Your assignment — Write out each of the lines below again, character for character, changing nothing and leaving none out.

Data listing below:

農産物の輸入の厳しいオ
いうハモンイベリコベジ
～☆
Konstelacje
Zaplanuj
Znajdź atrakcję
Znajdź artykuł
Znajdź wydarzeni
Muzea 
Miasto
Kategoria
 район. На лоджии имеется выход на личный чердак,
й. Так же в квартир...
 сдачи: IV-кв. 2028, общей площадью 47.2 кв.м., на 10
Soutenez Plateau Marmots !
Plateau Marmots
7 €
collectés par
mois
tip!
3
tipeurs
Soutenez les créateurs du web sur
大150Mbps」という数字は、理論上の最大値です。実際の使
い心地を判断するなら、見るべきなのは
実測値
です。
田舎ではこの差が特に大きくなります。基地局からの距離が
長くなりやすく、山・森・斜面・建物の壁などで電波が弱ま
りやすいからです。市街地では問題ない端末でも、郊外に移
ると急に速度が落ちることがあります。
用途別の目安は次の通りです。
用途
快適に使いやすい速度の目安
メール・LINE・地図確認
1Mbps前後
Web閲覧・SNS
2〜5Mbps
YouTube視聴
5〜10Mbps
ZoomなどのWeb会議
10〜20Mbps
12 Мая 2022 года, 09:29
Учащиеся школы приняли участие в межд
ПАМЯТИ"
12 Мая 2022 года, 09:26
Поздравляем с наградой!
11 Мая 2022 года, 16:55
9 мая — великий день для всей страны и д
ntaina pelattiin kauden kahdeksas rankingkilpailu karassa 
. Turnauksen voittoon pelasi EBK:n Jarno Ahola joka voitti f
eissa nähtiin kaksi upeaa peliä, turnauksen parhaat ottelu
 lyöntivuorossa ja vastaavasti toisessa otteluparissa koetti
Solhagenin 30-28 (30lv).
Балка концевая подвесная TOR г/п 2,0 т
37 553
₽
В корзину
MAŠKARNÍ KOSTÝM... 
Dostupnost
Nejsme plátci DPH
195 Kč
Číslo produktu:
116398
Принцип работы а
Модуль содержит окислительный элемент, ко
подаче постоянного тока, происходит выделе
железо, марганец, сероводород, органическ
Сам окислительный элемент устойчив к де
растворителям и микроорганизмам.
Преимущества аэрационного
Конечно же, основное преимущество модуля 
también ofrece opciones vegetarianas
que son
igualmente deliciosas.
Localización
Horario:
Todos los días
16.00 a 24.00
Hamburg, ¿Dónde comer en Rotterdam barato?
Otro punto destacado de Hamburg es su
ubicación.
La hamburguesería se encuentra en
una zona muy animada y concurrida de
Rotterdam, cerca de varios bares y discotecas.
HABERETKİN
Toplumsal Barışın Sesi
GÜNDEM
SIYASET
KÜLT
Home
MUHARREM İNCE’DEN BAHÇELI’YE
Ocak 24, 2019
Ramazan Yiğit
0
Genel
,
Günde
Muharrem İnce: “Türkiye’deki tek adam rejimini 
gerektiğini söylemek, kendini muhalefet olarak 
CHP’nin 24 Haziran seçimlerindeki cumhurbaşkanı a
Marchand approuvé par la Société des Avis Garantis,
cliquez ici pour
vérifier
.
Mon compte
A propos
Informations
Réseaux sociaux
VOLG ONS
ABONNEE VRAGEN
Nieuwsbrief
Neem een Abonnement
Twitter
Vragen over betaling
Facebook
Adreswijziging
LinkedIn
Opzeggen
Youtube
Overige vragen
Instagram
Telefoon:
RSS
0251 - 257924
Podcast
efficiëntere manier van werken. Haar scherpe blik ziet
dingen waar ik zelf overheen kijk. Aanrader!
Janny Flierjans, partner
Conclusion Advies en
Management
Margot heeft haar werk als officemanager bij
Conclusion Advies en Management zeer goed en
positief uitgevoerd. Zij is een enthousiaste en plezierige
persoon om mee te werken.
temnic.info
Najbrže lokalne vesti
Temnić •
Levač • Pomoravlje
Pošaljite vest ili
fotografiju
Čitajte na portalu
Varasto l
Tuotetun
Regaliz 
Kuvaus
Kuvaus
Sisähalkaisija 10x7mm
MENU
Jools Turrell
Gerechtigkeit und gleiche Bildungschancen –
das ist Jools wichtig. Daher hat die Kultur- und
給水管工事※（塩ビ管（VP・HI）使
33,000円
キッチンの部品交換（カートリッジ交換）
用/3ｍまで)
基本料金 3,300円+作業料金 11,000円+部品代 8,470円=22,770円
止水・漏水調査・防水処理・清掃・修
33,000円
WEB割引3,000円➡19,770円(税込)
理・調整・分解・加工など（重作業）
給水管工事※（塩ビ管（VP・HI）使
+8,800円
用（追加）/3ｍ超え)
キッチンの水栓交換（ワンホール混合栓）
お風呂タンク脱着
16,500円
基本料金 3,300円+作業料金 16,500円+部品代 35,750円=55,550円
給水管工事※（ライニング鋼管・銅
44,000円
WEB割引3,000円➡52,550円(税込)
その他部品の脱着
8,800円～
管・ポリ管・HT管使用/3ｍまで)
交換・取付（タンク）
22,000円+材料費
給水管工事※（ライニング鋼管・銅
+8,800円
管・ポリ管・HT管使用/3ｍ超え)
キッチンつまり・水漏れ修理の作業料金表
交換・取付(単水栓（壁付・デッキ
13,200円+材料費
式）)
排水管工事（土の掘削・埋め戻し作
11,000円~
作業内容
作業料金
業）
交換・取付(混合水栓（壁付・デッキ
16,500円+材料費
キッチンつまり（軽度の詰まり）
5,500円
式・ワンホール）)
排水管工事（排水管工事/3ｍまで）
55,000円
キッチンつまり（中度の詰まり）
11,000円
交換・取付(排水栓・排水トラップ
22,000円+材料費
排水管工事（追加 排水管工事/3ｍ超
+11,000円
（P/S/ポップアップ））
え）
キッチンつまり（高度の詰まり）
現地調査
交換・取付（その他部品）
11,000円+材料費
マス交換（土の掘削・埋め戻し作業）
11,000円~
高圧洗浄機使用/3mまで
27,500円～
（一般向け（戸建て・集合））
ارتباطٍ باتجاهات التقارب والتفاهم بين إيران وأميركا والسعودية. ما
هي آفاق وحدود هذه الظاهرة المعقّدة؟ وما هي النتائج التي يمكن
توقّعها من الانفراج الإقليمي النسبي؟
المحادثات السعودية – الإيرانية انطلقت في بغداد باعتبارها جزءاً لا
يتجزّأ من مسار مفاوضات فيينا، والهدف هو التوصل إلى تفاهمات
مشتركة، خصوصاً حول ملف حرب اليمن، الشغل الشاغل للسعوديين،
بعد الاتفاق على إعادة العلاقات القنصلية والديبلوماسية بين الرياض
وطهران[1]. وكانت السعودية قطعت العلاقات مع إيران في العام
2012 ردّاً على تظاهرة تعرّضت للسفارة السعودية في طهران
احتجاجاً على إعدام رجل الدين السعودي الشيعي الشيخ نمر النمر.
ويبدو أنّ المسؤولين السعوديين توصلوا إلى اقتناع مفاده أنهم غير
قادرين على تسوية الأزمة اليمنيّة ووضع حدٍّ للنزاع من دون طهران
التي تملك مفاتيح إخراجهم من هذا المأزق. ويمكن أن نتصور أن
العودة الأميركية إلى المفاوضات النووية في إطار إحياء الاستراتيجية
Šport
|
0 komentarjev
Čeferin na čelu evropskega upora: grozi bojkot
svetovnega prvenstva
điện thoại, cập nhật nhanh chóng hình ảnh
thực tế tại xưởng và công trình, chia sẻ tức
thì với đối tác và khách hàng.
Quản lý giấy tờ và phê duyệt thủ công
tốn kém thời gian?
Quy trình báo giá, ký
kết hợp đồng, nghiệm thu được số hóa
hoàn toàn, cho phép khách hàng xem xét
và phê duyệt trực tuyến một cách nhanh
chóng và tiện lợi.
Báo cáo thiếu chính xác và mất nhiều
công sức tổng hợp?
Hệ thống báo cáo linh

End of Data listing.

Result of this exercise —
農産物の輸入の厳しいオ
いうハモンイベリコベジ
～☆
Konstelacje
Zaplanuj
Znajdź atrakcję
Znajdź artykuł
Znajdź wydarzeni
Muzea 
Miasto
Kategoria
 район. На лоджии имеется выход на личный чердак,
й. Так же в квартир...
 сдачи: IV-кв. 2028, общей площадью 47.2 кв.м., на 10
Soutenez Plateau Marmots !
Plateau Marmots
7 €
collectés par
mois
tip!
3
tipeurs
Soutenez les créateurs du web sur
大150Mbps」という数字は、理論上の最大値です。実際の使
い心地を判断するなら、見るべきなのは
実測値
です。
田舎ではこの差が特に大きくなります。基地局からの距離が
長くなりやすく、山・森・斜面・建物の壁などで電波が弱ま
りやすいからです。市街地では問題ない端末でも、郊外に移
ると急に速度が落ちることがあります。
用途別の目安は次の通りです。
用途
快適に使いやすい速度の目安
メール・LINE・地図確認
1Mbps前後
Web閲覧・SNS
2〜5Mbps
YouTube視聴
5〜10Mbps
ZoomなどのWeb会議
10〜20Mbps
12 Мая 2022 года, 09:29
Учащиеся школы приняли участие в межд
ПАМЯТИ"
12 Мая 2022 года, 09:26
Поздравляем с наградой!
11 Мая 2022 года, 16:55
9 мая — великий день для всей страны и д
ntaina pelattiin kauden kahdeksas rankingkilpailu karassa 
. Turnauksen voittoon pelasi EBK:n Jarno Ahola joka voitti f
eissa nähtiin kaksi upeaa peliä, turnauksen parhaat ottelu
 lyöntivuorossa ja vastaavasti toisessa otteluparissa koetti
Solhagenin 30-28 (30lv).
Балка концевая подвесная TOR г/п 2,0 т
37 553
₽
В корзину
MAŠKARNÍ KOSTÝM... 
Dostupnost
Nejsme plátci DPH
195 Kč
Číslo produktu:
116398
Принцип работы а
Модуль содержит окислительный элемент, ко
подаче постоянного тока, происходит выделе
железо, марганец, сероводород, органическ
Сам окислительный элемент устойчив к де
растворителям и микроорганизмам.
Преимущества аэрационного
Конечно же, основное преимущество модуля 
también ofrece opciones vegetarianas
que son
igualmente deliciosas.
Localización
Horario:
Todos los días
16.00 a 24.00
Hamburg, ¿Dónde comer en Rotterdam barato?
Otro punto destacado de Hamburg es su
ubicación.
La hamburguesería se encuentra en
una zona muy animada y concurrida de
Rotterdam, cerca de varios bares y discotecas.
HABERETKİN
Toplumsal Barışın Sesi
GÜNDEM
SIYASET
KÜLT
Home
MUHARREM İNCE’DEN BAHÇELI’YE
Ocak 24, 2019
Ramazan Yiğit
0
Genel
,
Günde
Muharrem İnce: “Türkiye’deki tek adam rejimini 
gerektiğini söylemek, kendini muhalefet olarak 
CHP’nin 24 Haziran seçimlerindeki cumhurbaşkanı a
Marchand approuvé par la Société des Avis Garantis,
cliquez ici pour
vérifier
.
Mon compte
A propos
Informations
Réseaux sociaux
VOLG ONS
ABONNEE VRAGEN
Nieuwsbrief
Neem een Abonnement
Twitter
Vragen over betaling
Facebook
Adreswijziging
LinkedIn
Opzeggen
Youtube
Overige vragen
Instagram
Telefoon:
RSS
0251 - 257924
Podcast
efficiëntere manier van werken. Haar scherpe blik ziet
dingen waar ik zelf overheen kijk. Aanrader!
Janny Flierjans, partner
Conclusion Advies en
Management
Margot heeft haar werk als officemanager bij
Conclusion Advies en Management zeer goed en
positief uitgevoerd. Zij is een enthousiaste en plezierige
persoon om mee te werken.
temnic.info
Najbrže lokalne vesti
Temnić •
Levač • Pomoravlje
Pošaljite vest ili
fotografiju
Čitajte na portalu
Varasto l
Tuotetun
Regaliz 
Kuvaus
Kuvaus
Sisähalkaisija 10x7mm
MENU
Jools Turrell
Gerechtigkeit und gleiche Bildungschancen –
das ist Jools wichtig. Daher hat die Kultur- und
給水管工事※（塩ビ管（VP・HI）使
33,000円
キッチンの部品交換（カートリッジ交換）
用/3ｍまで)
基本料金 3,300円+作業料金 11,000円+部品代 8,470円=22,770円
止水・漏水調査・防水処理・清掃・修
33,000円
WEB割引3,000円➡19,770円(税込)
理・調整・分解・加工など（重作業）
給水管工事※（塩ビ管（VP・HI）使
+8,800円
用（追加）/3ｍ超え)
キッチンの水栓交換（ワンホール混合栓）
お風呂タンク脱着
16,500円
基本料金 3,300円+作業料金 16,500円+部品代 35,750円=55,550円
給水管工事※（ライニング鋼管・銅
44,000円
WEB割引3,000円➡52,550円(税込)
その他部品の脱着
8,800円～
管・ポリ管・HT管使用/3ｍまで)
交換・取付（タンク）
22,000円+材料費
給水管工事※（ライニング鋼管・銅
+8,800円
管・ポリ管・HT管使用/3ｍ超え)
キッチンつまり・水漏れ修理の作業料金表
交換・取付(単水栓（壁付・デッキ
13,200円+材料費
式）)
排水管工事（土の掘削・埋め戻し作
11,000円~
作業内容
作業料金
業）
交換・取付(混合水栓（壁付・デッキ
16,500円+材料費
キッチンつまり（軽度の詰まり）
5,500円
式・ワンホール）)
排水管工事（排水管工事/3ｍまで）
55,000円
キッチンつまり（中度の詰まり）
11,000円
交換・取付(排水栓・排水トラップ
22,000円+材料費
排水管工事（追加 排水管工事/3ｍ超
+11,000円
（P/S/ポップアップ））
え）
キッチンつまり（高度の詰まり）
現地調査
交換・取付（その他部品）
11,000円+材料費
マス交換（土の掘削・埋め戻し作業）
11,000円~
高圧洗浄機使用/3mまで
27,500円～
（一般向け（戸建て・集合））
ارتباطٍ باتجاهات التقارب والتفاهم بين إيران وأميركا والسعودية. ما
هي آفاق وحدود هذه الظاهرة المعقّدة؟ وما هي النتائج التي يمكن
توقّعها من الانفراج الإقليمي النسبي؟
المحادثات السعودية – الإيرانية انطلقت في بغداد باعتبارها جزءاً لا
يتجزّأ من مسار مفاوضات فيينا، والهدف هو التوصل إلى تفاهمات
مشتركة، خصوصاً حول ملف حرب اليمن، الشغل الشاغل للسعوديين،
بعد الاتفاق على إعادة العلاقات القنصلية والديبلوماسية بين الرياض
وطهران[1]. وكانت السعودية قطعت العلاقات مع إيران في العام
2012 ردّاً على تظاهرة تعرّضت للسفارة السعودية في طهران
احتجاجاً على إعدام رجل الدين السعودي الشيعي الشيخ نمر النمر.
ويبدو أنّ المسؤولين السعوديين توصلوا إلى اقتناع مفاده أنهم غير
قادرين على تسوية الأزمة اليمنيّة ووضع حدٍّ للنزاع من دون طهران
التي تملك مفاتيح إخراجهم من هذا المأزق. ويمكن أن نتصور أن
العودة الأميركية إلى المفاوضات النووية في إطار إحياء الاستراتيجية
Šport
|
0 komentarjev
Čeferin na čelu evropskega upora: grozi bojkot
svetovnega prvenstva
điện thoại, cập nhật nhanh chóng hình ảnh
thực tế tại xưởng và công trình, chia sẻ tức
thì với đối tác và khách hàng.
Quản lý giấy tờ và phê duyệt thủ công
tốn kém thời gian?
Quy trình báo giá, ký
kết hợp đồng, nghiệm thu được số hóa
hoàn toàn, cho phép khách hàng xem xét
và phê duyệt trực tuyến một cách nhanh
chóng và tiện lợi.
Báo cáo thiếu chính xác và mất nhiều
công sức tổng hợp?
Hệ thống báo cáo linh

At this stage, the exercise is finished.